The place chosen for the memorial was located in a garden adjacent to the Association's building and approval granted by the Givata'im Council, under the chairmanship of Mr. Effi Shtanzler to both the site and the design. The monument is composed of three elements:

A marble wall, 4-meters high, with a carved figure of a partisan fighter. (Donated by the ex-partisan artist A. Bogen),

  1. A marble wall, 10-meters long, on which is carved the partisan “anthem”, in three languages: Hebrew, Yiddish and English.

  2. A glass wall in the entrance to the Association's building, on which are engraved about 900 names of partisans who fell in battle, or who subsequently passed away.

For various reasons the work dragged on and it was only in the summer of 1997 that we saw its completion. A pleasant and impressive ceremony marked the dedication in which more than a 1000 ex-Wolyn Jews (and their descendants), participated. The Mayor of Givata'im, Their Excellencies the Ambassadors of Poland and White Russsia and Ukraine and, of course, the chairman of the Association of Wolyn Jews in Israel, Mr. S. Zisskind, were all present.

A Wolyn magazine and an elegant brochure were published to mark the event. The monument was presented to the City of Givata'im as a cultural element – a heritage of the past for the benefit of the present and the future. Our hope is that the Municipality will care for it in a fitting manner.

The monumenmt is an integral part of the association building. It is considered that it has even created, of itself, a new, unique ambience, which will provide a center of inspiration and study for the coming generations.

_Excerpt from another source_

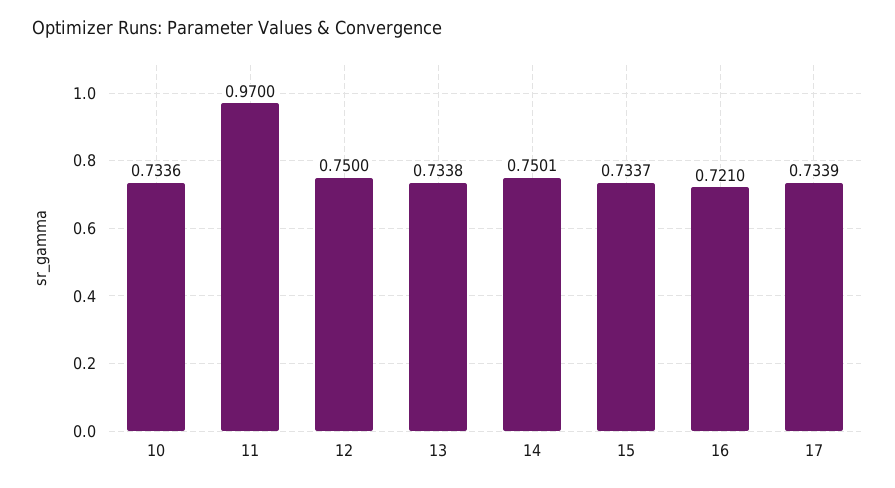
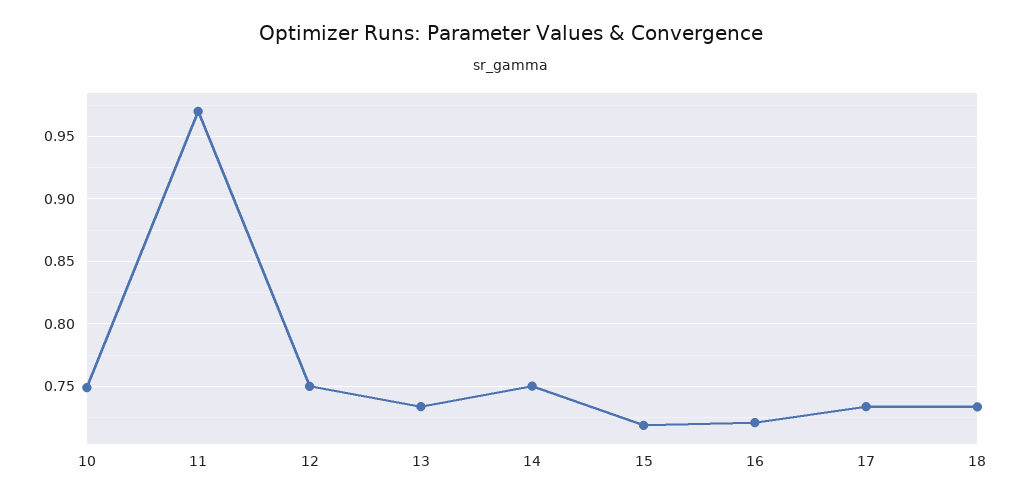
10: 0.7336 -> 0.75
15: 0.7337 -> 0.72
18: none -> 0.735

On Heroes and Martyrs' Memorial Day (which falls on 27 th Nissan), a ceremony of identification with the memory of the Fallen took place. Hopefully this ceremony will take place annually in the future as an integral part of the Heroes and Martyrs' Memorial Day observances.

Sadly, the initiators of the scheme from the U.S. were unanble to be present at the ceremony marking the fulfilment of their dream. They will be forever remembered.

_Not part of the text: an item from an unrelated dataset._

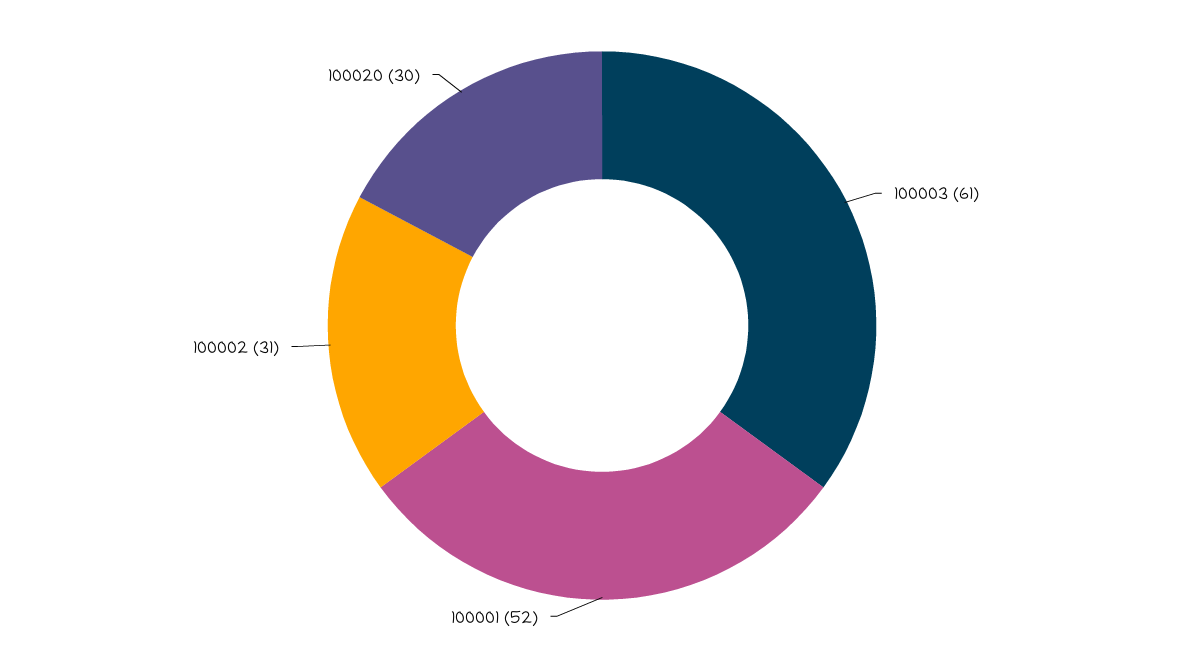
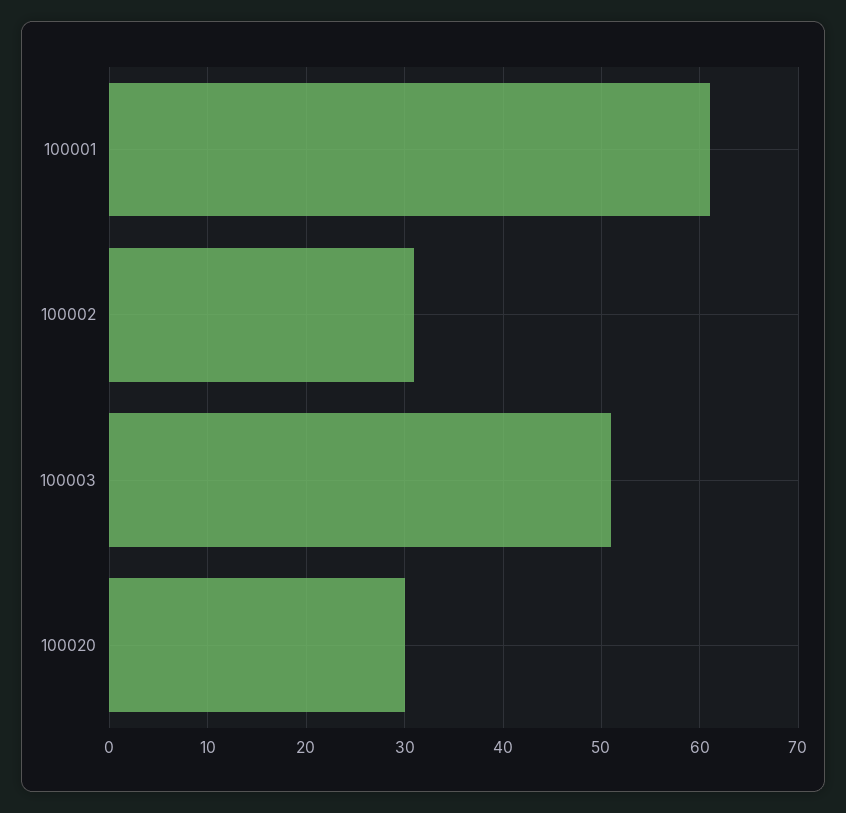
100003: 61 -> 51
100001: 52 -> 61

Finally, I find it appropriate to thank – in the name of the organizing committee – all those who donated their help and active participation throughout the entire period in bringing the project to its completion.

I would especially like to thank Ms. Zissel Klurmann, whose late husband, Shmuel-Abba ZAL, was the originator of the project, for her dedication, contribution and help to the project; she is deserving of the highest praise. May she be blessed.

May this monument be the memorial stone to the memory of the fighters in the ghettos and forests, who dared to raise the banner of resistance as early as 1942, and represent a source of meditation to all who look upon it.

May this memorial represent a “milestone” to future generations as a permanent witness to the daring and heroism demonstrated by our parents, brothers and sisters during the Holocaust, in the tragic hours of the Jewish People.